Buna mukabil “Evet” cephesinde elbette bu paketi sadece Cumhurbaşkanı Recep Tayyip Erdoğan istiyor diye isteyenler ve muhtemelen içerikle fazla ilgilenmeyen çok sayıda insan var. Zaten bu paketi bir başkası ne gündeme getirebilir ne de bu süreci bu noktaya kadar taşıyabilirdi. Bu tartışılmaz bir gerçek. Ancak sahada “Evet” yönünde ciddi bir motivasyonun oluşmuş olduğunu ve gidip konuştuğum, görüştüğüm, tartışma fırsatı bulduğum insanlarda mevzuya hiç de yabancılık olmadığını, her geçen gün artan yoğunlukta bir ilginin oluştuğunu söyleyebilirim.
Hele Malatya'da Büyükşehir Belediyesi'nin düzenlediği “Gençlerin Gözüyle Yeni Cumhurbaşkanlığı Sistemi ve Yeni Anayasa Sempozyumu”nda tanık olduklarım, bana yeniden sosyoloji okutacak cinsten şeylerdi.
Sempozyum 81 ilden 500 genci bir araya getirmiş ve onların iki gün boyunca aynı heyecan ve canlılıkla devam eden katılımlarıyla Anayasa Değişikliğiyle ilgili konuları bütün boyutlarıyla tartışmaya açtı.
Adalet Bakanı Bekir Bozdağ, Gümrük ve Ticaret Bakanı Bülent Tüfekçi, AK Parti Genel Başkan yardımcıları Öznur Çalık veAbdülhamit Gül ile AK Parti milletvekilleri Markar Esayan, Orhan Miroğlu, Mustafa Şentop'un yanısıra Cumhurbaşkanı Başdanışmanlarından Mehmet Uçum, Özlem Zengin, Can Paker, Maarif Vakfı Başkanı Birol Akgün ve isimlerini zikredemediğim birçok kişinin konuşmacı olarak katıldığı toplantıda her bir konuşmacının söylediklerinden daha önemli ve benim için daha dikkat çekici olanı gençlerin yoğun ilgisi ve katılımıydı.

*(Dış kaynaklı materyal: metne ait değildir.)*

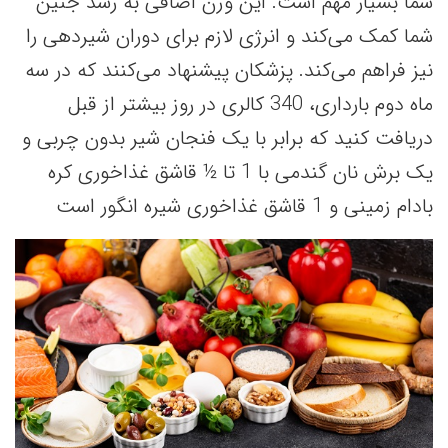
شما بسیار مهم است. این وزن اضافی به رشد جنین
شما کمک می‌کند و انرژی لازم برای دوران شیردهی را
نیز فراهم می‌کند. پزشکان پیشنهاد می‌کنند که در سه
ماه دوم بارداری، 340 کالری در روز بیشتر از قبل
دریافت کنید که برابر با یک فنجان شیر بدون چربی و
یک برش نان گندمی با 1 تا ½ قاشق غذاخوری کره
بادام زمینی و 1 قاشق غذاخوری شیره انگور است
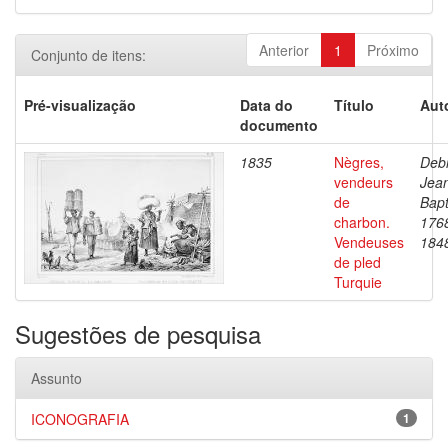
Anterior
1
Próximo
Conjunto de itens:
Pré-visualização
Data do
Título
Aut
documento
1835
Nègres,
Debr
vendeurs
Jea
de
Bapt
charbon.
176
Vendeuses
184
de pled
Turquie
Sugestões de pesquisa
Assunto
ICONOGRAFIA
1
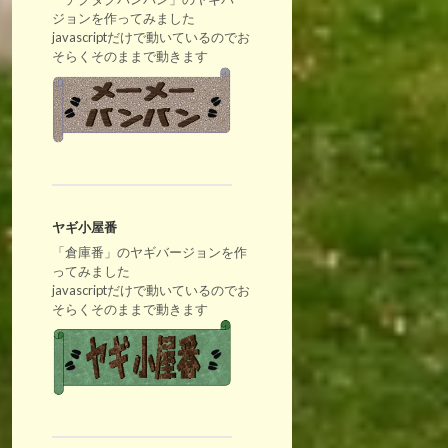
ジョンを作ってみました
javascriptだけで動いているのでお
そらくそのままで動きます
ヤギ小屋番
「倉庫番」のヤギバージョンを作
ってみました
javascriptだけで動いているのでお
そらくそのままで動きます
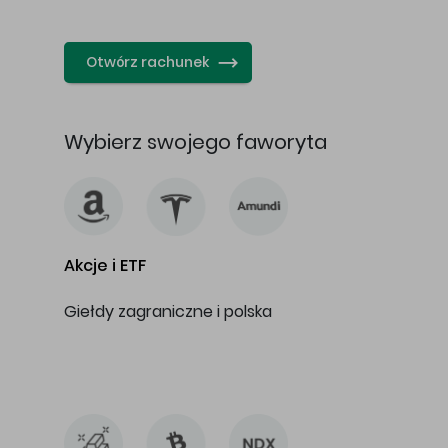
…
Otwórz rachunek
Wybierz swojego faworyta
Akcje i ETF
Giełdy zagraniczne i polska
…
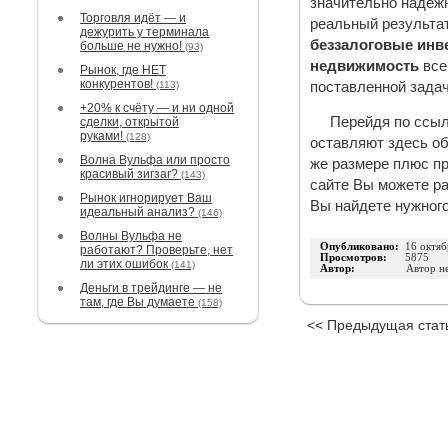
значительно надежн
Торговля идёт — и
реальный результат
дежурить у терминала
беззалоговые инв
больше не нужно!
(93)
недвижимость
все
Рынок, где НЕТ
конкурентов!
(113)
поставленной зада
+20% к счёту — и ни одной
Перейдя по ссыл
сделки, открытой
руками!
(128)
оставляют здесь об
Волна Вульфа или просто
же размере плюс пр
красивый зигзаг?
(143)
сайте Вы можете ра
Рынок игнорирует Ваш
Вы найдете нужного
идеальный анализ?
(146)
Волны Вульфа не
Опубликовано:
16 октяб
работают? Проверьте, нет
Просмотров:
5875
ли этих ошибок
(141)
Автор:
Автор н
Деньги в трейдинге — не
там, где Вы думаете
(158)
<< Предыдущая стат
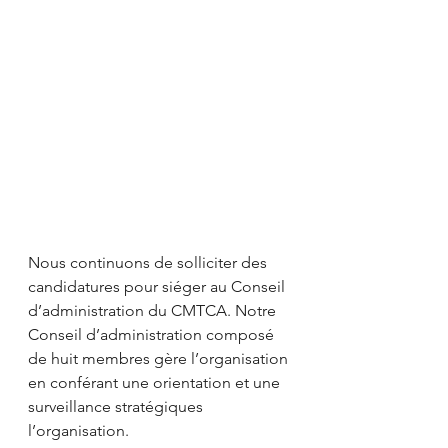
Nous continuons de solliciter des 
candidatures pour siéger au Conseil 
d’administration du CMTCA. Notre 
Conseil d’administration composé 
de huit membres gère l’organisation 
en conférant une orientation et une 
surveillance stratégiques 
l’organisation.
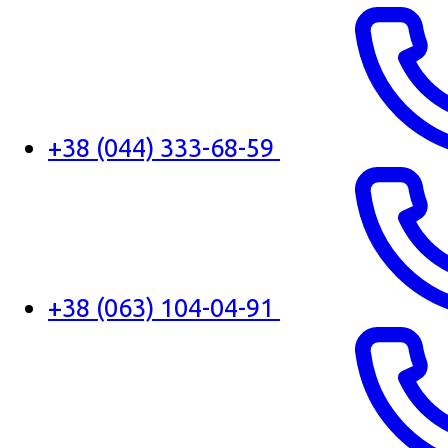
+38 (044) 333-68-59
+38 (063) 104-04-91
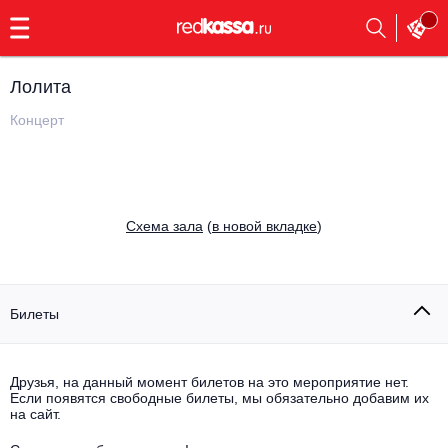
с
9:00
до
23:00
Лолита
Заказать
обратный
Концерт
звонок
Главная
Все события
Выбрать мероприятие
Инди
Cхема зала
(
в новой вкладке
)
Все события
Как купить
Электронная музыка
Rap, hip-hop, RnB
Билеты
Все события
Контакты
Панк
Поэтический вечер
Друзья, на данный момент билетов на это мероприятие нет.
Если появятся свободные билеты, мы обязательно добавим их
Все события
Выбрать другой город
Концерты на теплоходе
на сайт.
Опера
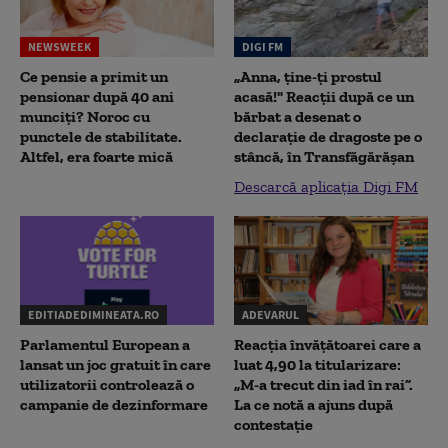
NEWSWEEK
DIGI FM
Ce pensie a primit un
„Anna, ţine-ţi prostul
pensionar după 40 ani
acasă!" Reacţii după ce un
munciți? Noroc cu
bărbat a desenat o
punctele de stabilitate.
declaraţie de dragoste pe o
Altfel, era foarte mică
stâncă, în Transfăgărăşan
Descarcă aplicația Digi FM
EDITIADEDIMINEATA.RO
ADEVARUL
Parlamentul European a
Reacția învățătoarei care a
lansat un joc gratuit în care
luat 4,90 la titularizare:
utilizatorii controlează o
„M-a trecut din iad în rai”.
campanie de dezinformare
La ce notă a ajuns după
contestație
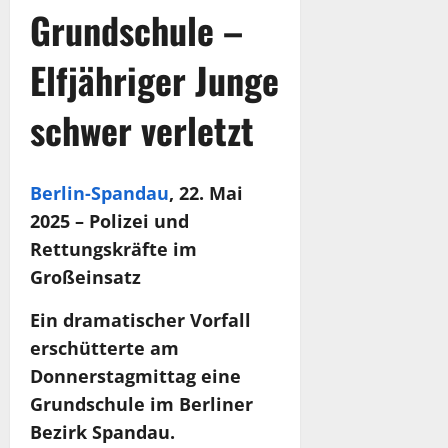
Grundschule –
Elfjähriger Junge
schwer verletzt
Berlin-Spandau
, 22. Mai
2025 – Polizei und
Rettungskräfte im
Großeinsatz
Ein dramatischer Vorfall
erschütterte am
Donnerstagmittag eine
Grundschule im Berliner
Bezirk Spandau.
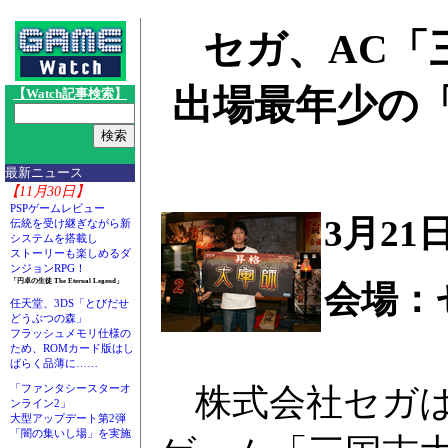
セガ、AC「
出場最年少の「
【Watch記事検索】
最新ニュース
【11月30日】
PSPゲームレビュー
3月21
伝統を受け継ぎながら新
システムを搭載し
ストーリーも楽しめるダ
ンジョンRPG！
「円卓の生徒 The Eternal Legend」
会場：
任天堂、3DS「とびだせ
どうぶつの森」
フラッシュメモリ仕様の
ため、ROMカード版はし
ばらく品薄に……
株式会社セガは
「ファンタシースターオ
ンライン2」
大型アップデート第2弾
「闇の集いし場」を実施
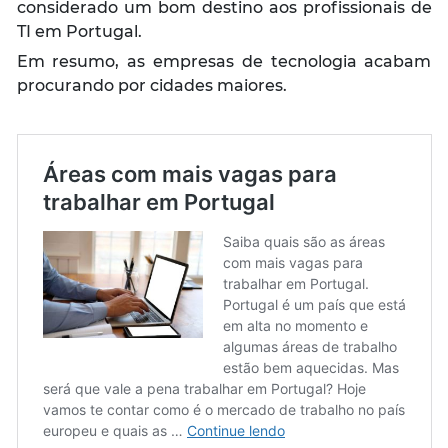
considerado um bom destino aos profissionais de
TI em Portugal.
Em resumo, as empresas de tecnologia acabam
procurando por cidades maiores.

Şöyle söyleyeyim, sadece benim 15-20 dakikalık konuşmam üzerine her biri diğerinden can alıcı nitelikte, muhtevaya vakıf, hiç de kayıtsız bir teslimiyet içinde olmayan, sorgulayan ellinin üzerinde soru geldi. Aşağı yukarı her katılımcıya o kadar soru geldi ve konuşmacıların hepsi bu sorulara cevap vermeye çalıştı.

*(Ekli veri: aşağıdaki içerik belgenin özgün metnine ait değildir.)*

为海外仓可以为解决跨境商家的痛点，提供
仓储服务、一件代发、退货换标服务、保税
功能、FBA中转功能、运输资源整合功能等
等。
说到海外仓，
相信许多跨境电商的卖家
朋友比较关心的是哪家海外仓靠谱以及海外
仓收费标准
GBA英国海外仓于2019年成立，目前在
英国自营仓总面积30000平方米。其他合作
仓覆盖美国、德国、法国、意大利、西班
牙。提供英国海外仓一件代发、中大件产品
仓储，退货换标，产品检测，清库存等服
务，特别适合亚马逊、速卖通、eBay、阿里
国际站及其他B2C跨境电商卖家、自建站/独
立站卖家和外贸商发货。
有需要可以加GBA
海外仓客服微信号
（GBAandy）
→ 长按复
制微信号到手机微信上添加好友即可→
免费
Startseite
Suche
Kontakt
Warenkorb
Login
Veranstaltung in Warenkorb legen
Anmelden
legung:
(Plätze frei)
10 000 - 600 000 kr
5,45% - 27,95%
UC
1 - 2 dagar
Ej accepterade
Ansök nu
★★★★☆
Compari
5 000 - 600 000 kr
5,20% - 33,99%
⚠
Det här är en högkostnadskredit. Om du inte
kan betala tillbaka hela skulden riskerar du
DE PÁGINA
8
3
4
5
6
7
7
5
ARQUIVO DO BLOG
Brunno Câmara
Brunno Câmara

Tabii ki, sorulardan vaktimizin yettiğine cevap verebildik ancak, ama şahsen ben, kalanları bu sürecin anlamlı bir belgesi olarak saklayacağımı ve başka zeminlerdeki konuşmalarıma bu soruların yön vereceğini ifade ettim.
Tam da gençlerden neden korkmamamız gerektiğini bana en çarpıcı biçimde anlatan bir manzaraydı bu. Sonradan fark ettim ki, gittiğimiz her yerde bir şekilde tekrarlayan bir manzaraymış bu. Ertesi gün, Siirt'te bir sonraki gün Adıyaman'da düzenlenen aynı konulu panellerde yine gençlerden gelen sorular bana artık yepyeni bir gençlik kuşağıyla karşı karşıya olduğumuz gerçeğini yeniden gösterdi.

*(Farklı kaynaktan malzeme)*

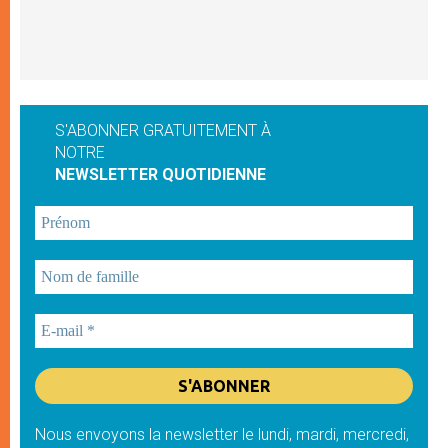
S'ABONNER GRATUITEMENT À
NOTRE
NEWSLETTER QUOTIDIENNE
Nous envoyons la newsletter le lundi, mardi, mercredi,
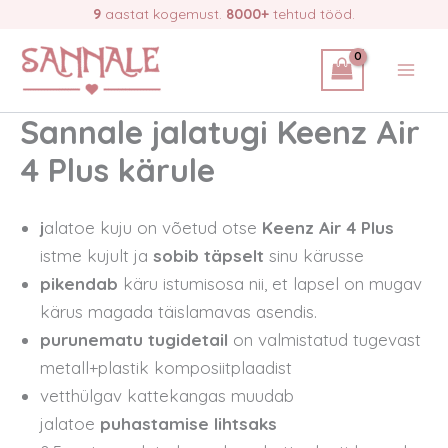
Skip
9
aastat kogemust.
8000+
tehtud tööd.
to
content
Sannale jalatugi
Keenz Air
4 Plus
kärule
j
alatoe kuju on võetud otse
Keenz Air 4 Plus
istme kujult ja
sobib täpselt
sinu kärusse
pikendab
käru istumisosa nii, et lapsel on mugav
kärus magada täislamavas asendis.
purunematu tugidetail
on valmistatud tugevast
metall+plastik komposiitplaadist
vetthülgav kattekangas muudab
jalatoe
puhastamise lihtsaks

Bu gençliği ifade etmek için Y, X, Z harfleri yetişir mi, bilemiyorum, ama Kılıçdaroğlu'nun bu gençlikten fena halde korkuyor olduğunu anlıyorum. Korkusunu paketle ilgili insafsız çarpıtmalar yaparak gösteriyor. Mezarlıktan geçerken ıslık çalar gibi, korkusunu bastırmaya çalışıyor ve diyor ki,
“Bunlar (AK Partililer) 18 yaşı kendi çocuklarını askerden kaçırmak ve milletvekili yapmak için istiyorlar. Yoksa bakkalın, işçinin, öğretmenin çocuklarını milletvekili mi yapacaklar? Hayııır!”
Böylece sapasağlam bir sosyolojik zemini olan bu değişikliğe karşı en seviyesiz tavrını sergiliyor.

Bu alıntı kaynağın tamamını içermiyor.